Bunun diğer seçeneklerin yanında uygulama şansı daha fazla. Çünkü iç savaş boyunca her iki güç, farklı ittifaklar ve farklı yollardan ilerleseler de birbirleriyle fiili olarak hiç çatışmadılar. Yani iki taraf da birbirinin ne ASKERİ, NE SİVİLİNİ öldürmedi, kan dökülmedi.

Ki Qamışlo ve Haseki kentlerinde başından beri rejimin egemen olduğu otonom bölgeler varlığını korudu. Bunlar sürdürülebilir bir ilişki için olumlu veriler. Tabiiki orta ve uzun vadede rejimin ne hal alacağı ve tutumu belirsizdir / umut verici de değildir.

Yine de henüz sözlü olarak açıklanan bu uzlaşma konusunda iyimser olmak için çok erken. Afrin örneği var ve SDF'nin istekli olmasına rağmen, anlaşma fiilen gerçekleşmedi.

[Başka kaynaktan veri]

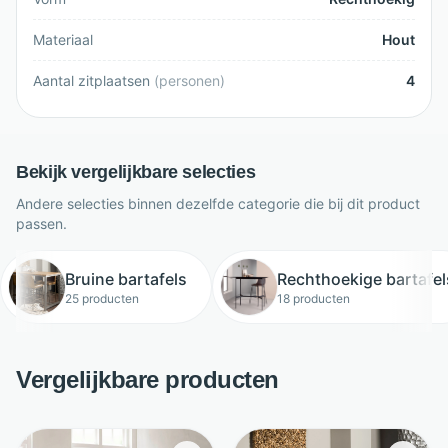
Materiaal
Hout
Aantal zitplaatsen
(
personen
)
4
Bekijk vergelijkbare selecties
Andere selecties binnen dezelfde categorie die bij dit product
passen.
Bruine bartafels
Rechthoekige bartafel
25 producten
18 producten
Vergelijkbare producten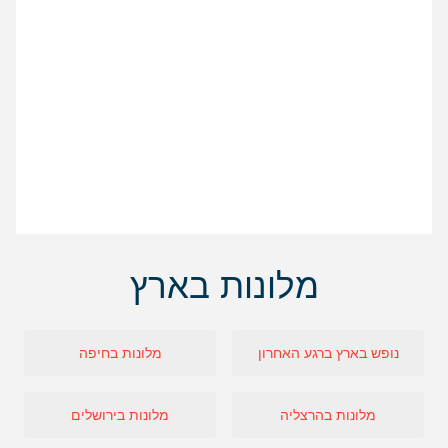
מלונות בארץ
נופש בארץ ברגע האחרון
מלונות בחיפה
מלונות בהרצליה
מלונות בירושלים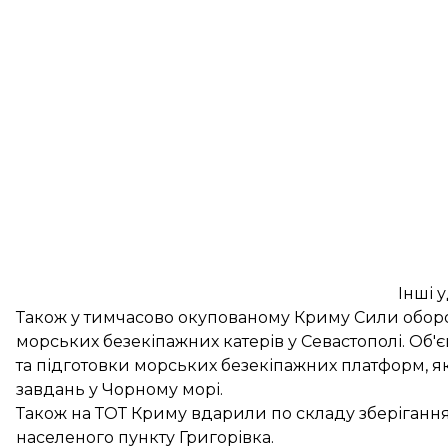
Інші 
Також у тимчасово окупованому Криму Сили обо
морських безекіпажних катерів
у Севастополі. Об'
та підготовки морських безекіпажних платформ, 
завдань у Чорному морі.
Також на ТОТ Криму вдарили по складу зберігання 
населеного пункту Григорівка.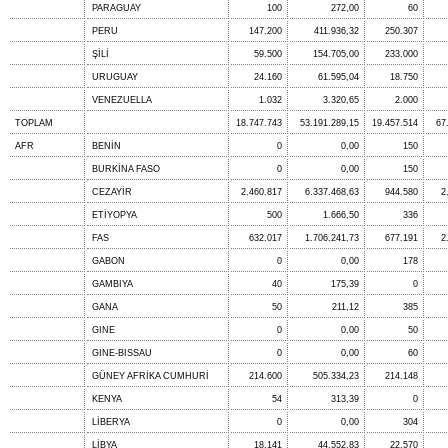
PARAGUAY
100
272,00
60
PERU
147.200
411.936,32
250.307
ŞİLİ
59.500
154.705,00
233.000
URUGUAY
24.160
61.595,04
18.750
VENEZUELLA
1.032
3.320,65
2.000
TOPLAM
18.747.743
53.191.289,15
19.457.514
67
AFR
BENİN
0
0,00
150
BURKİNA FASO
0
0,00
150
CEZAYİR
2.460.817
6.337.468,63
944.580
2
ETİYOPYA
500
1.666,50
336
FAS
632.017
1.706.241,73
677.191
2
GABON
0
0,00
178
GAMBIYA
40
175,39
0
GANA
50
211,12
385
GINE
0
0,00
50
GINE-BISSAU
0
0,00
60
GÜNEY AFRİKA CUMHURİ
214.600
505.334,23
214.148
KENYA
54
313,39
0
LİBERYA
0
0,00
304
LİBYA
18.141
44.552,83
22.570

Rusya Afrin'in TC tarafından işgalinin sorumlusudur...

Her şeye rağmen SDG'nin bu geri adımı taktik olarak işe yarasa da Rusya'nın, merkezi Suriye yönetiminin ve dolayısıyla İran'ın kazanç hanesine yazılacağı açık. Eğer Batılı güçler bunu istemiyorlarsa, ellerini taşın altına koymak ve TC saldırganlığını caydırmak için halen geç değil.

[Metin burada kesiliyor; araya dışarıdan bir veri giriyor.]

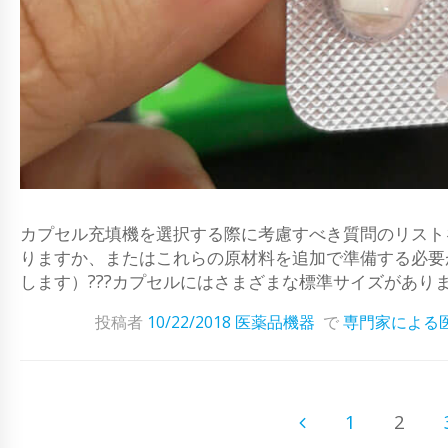
カプセル充填機を選択する際に考慮すべき質問のリストを
りますか、またはこれらの原材料を追加で準備する必要
します）???カプセルにはさまざまな標準サイズがあります（例：
投稿者
10/22/2018
医薬品機器
で
専門家による
1
2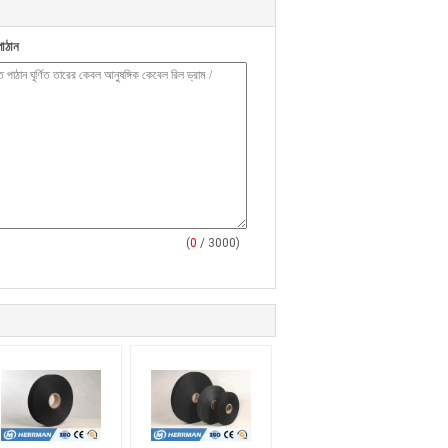
াঠান
(
0
/ 3000)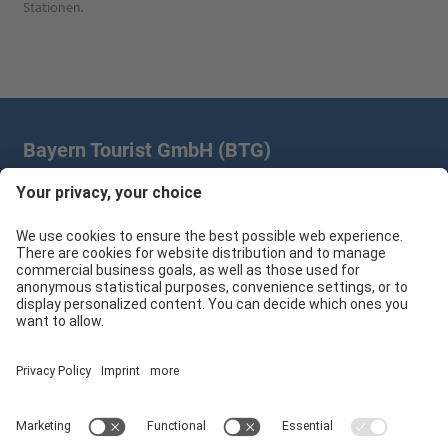
Stationen.
Bayern Tourist GmbH (BTG)
Prinz-Ludwig-Palais | Türkenstr. 7 | 80333 München
+49 89/28 760 265
branchenpartner@btg-service.de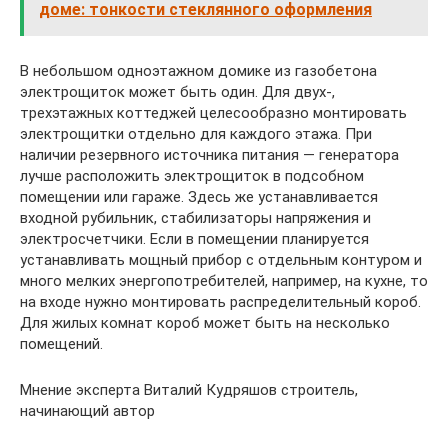
доме: тонкости стеклянного оформления
В небольшом одноэтажном домике из газобетона
электрощиток может быть один. Для двух-,
трехэтажных коттеджей целесообразно монтировать
электрощитки отдельно для каждого этажа. При
наличии резервного источника питания — генератора
лучше расположить электрощиток в подсобном
помещении или гараже. Здесь же устанавливается
входной рубильник, стабилизаторы напряжения и
электросчетчики. Если в помещении планируется
устанавливать мощный прибор с отдельным контуром и
много мелких энергопотребителей, например, на кухне, то
на входе нужно монтировать распределительный короб.
Для жилых комнат короб может быть на несколько
помещений.
Мнение эксперта Виталий Кудряшов строитель,
начинающий автор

Fakat unutulmamalı iki TC içi boş siyasi çağrılar, kınamalar, hatta ekonomik yaptırım tehditleriyle caydırılamaz. TC'nin yayılmacılığı ancak askeri olarak caydırılabilir. Kıbrıs örneği ortadadır, ada 45 yıldır TC'nin askeri işgali altındadır. İşgal ettiği toprakları da yönetmektedir. Onlarca BM kararı, kınama , ABD silah ambargosu, diplomasi vb.... sonucu değiştirmiyor.

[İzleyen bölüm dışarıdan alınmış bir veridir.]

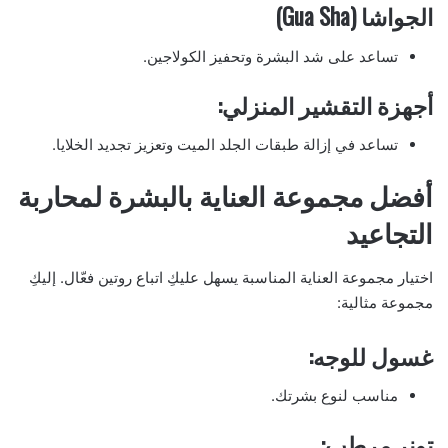
الجواشا (Gua Sha)
تساعد على شد البشرة وتحفيز الكولاجين.
أجهزة التقشير المنزلي:
تساعد في إزالة طبقات الجلد الميت وتعزيز تجديد الخلايا.
أفضل مجموعة العناية بالبشرة لمحاربة
التجاعيد
اختيار مجموعة العناية المناسبة يسهل عليكِ اتباع روتين فعّال. إليكِ
مجموعة مثالية:
غسول للوجه:
مناسب لنوع بشرتك.
تونر مرطب: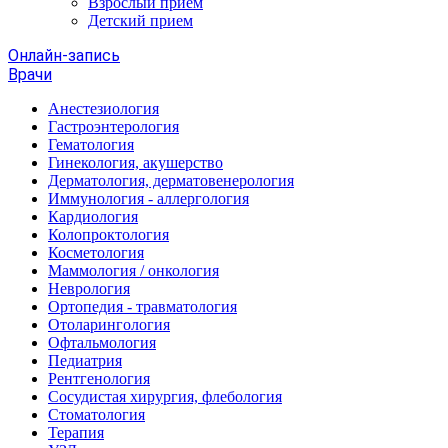
Взрослый прием
Детский прием
Онлайн-запись
Врачи
Анестезиология
Гастроэнтерология
Гематология
Гинекология, акушерство
Дерматология, дерматовенерология
Иммунология - аллергология
Кардиология
Колопроктология
Косметология
Маммология / онкология
Неврология
Ортопедия - травматология
Отоларингология
Офтальмология
Педиатрия
Рентгенология
Сосудистая хирургия, флебология
Стоматология
Терапия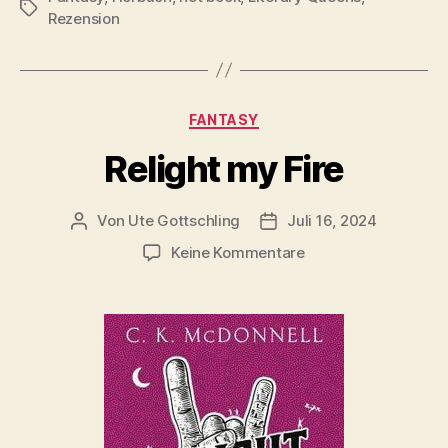
Schlagwörter
Rezension
Kategorien
FANTASY
Relight my Fire
Von
Ute Gottschling
Juli 16, 2024
Beitragsautor
Veröffentlichungsdatum
zu
Keine Kommentare
Relight
my
Fire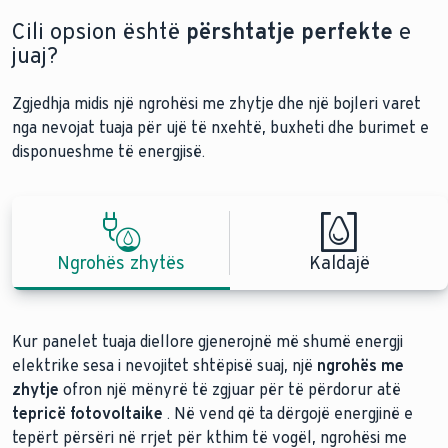
Cili opsion është
përshtatje perfekte
e
juaj?
Zgjedhja midis një ngrohësi me zhytje dhe një bojleri varet
nga nevojat tuaja për ujë të nxehtë, buxheti dhe burimet e
disponueshme të energjisë.
Ngrohës zhytës
Kaldajë
Kur panelet tuaja diellore gjenerojnë më shumë energji
elektrike sesa i nevojitet shtëpisë suaj, një
ngrohës me
zhytje
ofron një mënyrë të zgjuar për të përdorur atë
tepricë fotovoltaike
. Në vend që ta dërgojë energjinë e
tepërt përsëri në rrjet për kthim të vogël, ngrohësi me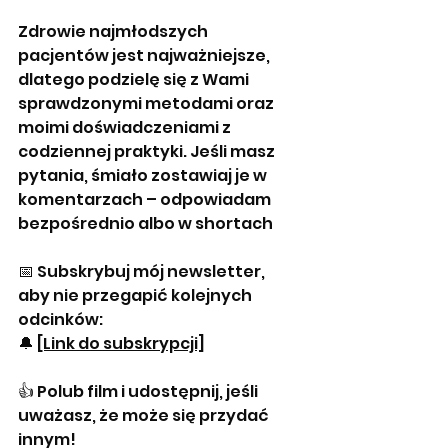
Zdrowie najmłodszych 
pacjentów jest najważniejsze, 
dlatego podzielę się z Wami 
sprawdzonymi metodami oraz 
moimi doświadczeniami z 
codziennej praktyki. Jeśli masz 
pytania, śmiało zostawiaj je w 
komentarzach – odpowiadam 
bezpośrednio albo w shortach
📅 Subskrybuj mój newsletter, 
aby nie przegapić kolejnych 
odcinków:
🔔 
[Link do subskrypcji]
👍 Polub film i udostępnij, jeśli 
uważasz, że może się przydać 
innym!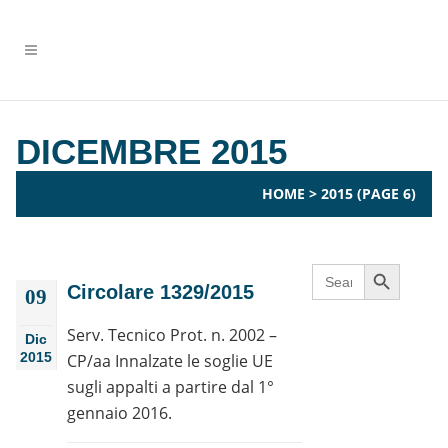
DICEMBRE 2015
HOME
>
2015
(PAGE 6)
Search Button
Search
for:
Circolare 1329/2015
09
Serv. Tecnico Prot. n. 2002 –
Dic
2015
CP/aa Innalzate le soglie UE
sugli appalti a partire dal 1°
gennaio 2016.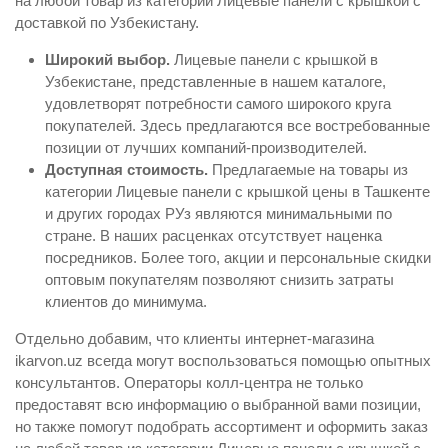
на любой товар из категории Лицевые панели с крышкой с
доставкой по Узбекистану.
Широкий выбор.
Лицевые панели с крышкой в
Узбекистане, представленные в нашем каталоге,
удовлетворят потребности самого широкого круга
покупателей. Здесь предлагаются все востребованные
позиции от лучших компаний-производителей.
Доступная стоимость.
Предлагаемые на товары из
категории Лицевые панели с крышкой цены в Ташкенте
и других городах РУз являются минимальными по
стране. В наших расценках отсутствует наценка
посредников. Более того, акции и персональные скидки
оптовым покупателям позволяют снизить затраты
клиентов до минимума.
Отдельно добавим, что клиенты интернет-магазина
ikarvon.uz всегда могут воспользоваться помощью опытных
консультантов. Операторы колл-центра не только
предоставят всю информацию о выбранной вами позиции,
но также помогут подобрать ассортимент и оформить заказ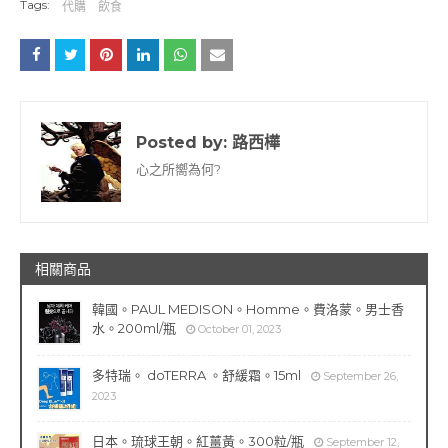
Tags:
代購
飲食
Posted by:
路西樺
心之所嚮為何?
相關商品
韓國。PAUL MEDISON。Homme。費洛蒙。男士香
水。200ml/瓶
October 01, 2023
多特瑞。 doTERRA 。舒緩霜。15ml
September 26,
2023
日本。琉球王朝。紅薑黃。300粒/瓶
September 12,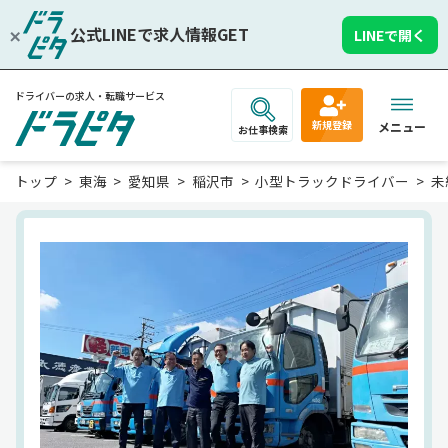
公式LINEで求人情報GET
LINEで開く
ドライバーの求人・転職サービス
新規登録
メニュー
お仕事検索
トップ
東海
愛知県
稲沢市
小型トラックドライバー
未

Canlarını ortaya koyarak, hem toplumlarını, hem demokratik kazanımlarını korumak için savaşıp direnen güçlerin yapmak zorunda kaldıkları tercihler üzerine çok şey söylenebilir.

Ama belirsizliklerin egemen olduğu bu savaşın her an yeni bloklaşmalara, yeni ittifaklara ve sürprizlere açık olduğunu da bilerek; Biz dışarıda olanlar için, TC'nin işgalci saldırganlığını püskürtmek, imhayı önlemek ve direnişi var gücümüzle desteklemekten başka bir tercihimiz yok...

LİMİT ?!

Şu Trump'ın "Türkiye limitleri aşarsa" tehdidi ve şerhi tam bir kötülük.

Demek ki Türkiye'ye adam öldürme, işgal etme, barbarlık yapma, yayılma kotası vermiş!..

Nedir bu limit?

Kaç Kürt gerillasının, Türk askerinin ölmesi gerekiyor?
Kaç sivilin, çoluk-çocuk, yaşlı - genç insanın ölmesi gerekiyor? Kaç insanın yersiz, yurtsuz kalması, evinin başına yıkılarak mülteci olması gerekiyor ki bu "limit" dolmuş olsun?

Ve bu insanlar hangi suçlarının cezasını çekmiş, hangi yanlışlarının bedelini ödemiş olacak?